III. Which area code should be reserved?

16.

The Commission considers that it is a good assignment practice to use an area code that has not been used as a CO code within the area to be served or in areas adjacent to it, as this reduces the potential for customer dialing confusion. As area code 249 meets this criterion, the Commission directs the CNA to reserve this area code for use as the new overlay area code on area code 705.
 

IV. How should potential future area codes be treated in area code 705?

17.

The Commission notes the RPC's recommendation that CO codes 468, 537, 548, 584, 683, 825, 851, 871, and 873, which correspond to future Canadian geographic area codes, be made available for assignment in area code 705 starting from the date of this decision, and in the new relief area code when CO code assignments become available.

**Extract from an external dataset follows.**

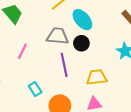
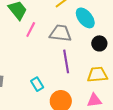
black circle: (81, 43) -> (99, 43), moved
pink line: (22, 51) -> (31, 29), moved

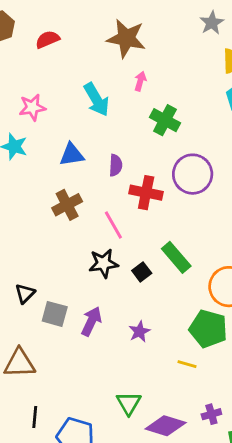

The Commission considers that these CO codes should only be used as a last resort and that they will be the last CO codes assigned in area code 705. The Commission therefore determines that the CNA is to protect these CO codes and make them available for assignment only if area code 705 exhausts before the relief date. The Commission further determines that these CO codes should remain unassignable in the new area code.

18.

The Commission considers however that in an extreme jeopardy condition, CO codes 226, 289, 343, 519, 613, 807, 819, and 905, which correspond to current neighbouring area codes, may be made assignable as CO codes in certain portions of area code 705 after consultation with the Commission.
 

V. Should the Commission approve the RPC's jeopardy contingency plan?

19.

The Commission notes that the RPC included a jeopardy contingency plan as set out in the planning document. The Commission has reviewed this plan and considers it to be appropriate for its purpose.

20.

The Commission therefore approves the jeopardy contingency plan.
 

VI. Should the Commission approve the RIP?

21.

The Commission notes that the RIP includes a detailed schedule, a network implementation plan, and a consumer awareness plan. The Commission further notes that the recommendations and milestones included in the RIP are in accordance with the planning document and the Commission's determinations in this decision.

22.

The Commission therefore approves the RIP.
  Secretary General
 

Related documents

 
  • Establishment of a CISC ad hoc committee for area code relief planning for area code 705 in northern Ontario, Telecom Notice of Consultation CRTC 2009-179, 6 April 2009
 
  • Relief implementation plans for area codes 450, 514, 519, 613 and 819, Telecom Decision CRTC 2006-26, 11 May 2006
  This document is available in alternative format upon request, and may also be examined in PDF format or in HTML at the following Internet site: http://www.crtc.gc.ca
  Footnote:

1    According to the Canadian NPA Relief Planning Guidelines, a jeopardy condition is declared when the forecast and/or actual demand for central office (CO) codes exceeds the available supply of CO codes before relief is implemented or the implementation time frame is shorter than 36 months and no relief plan is yet in place.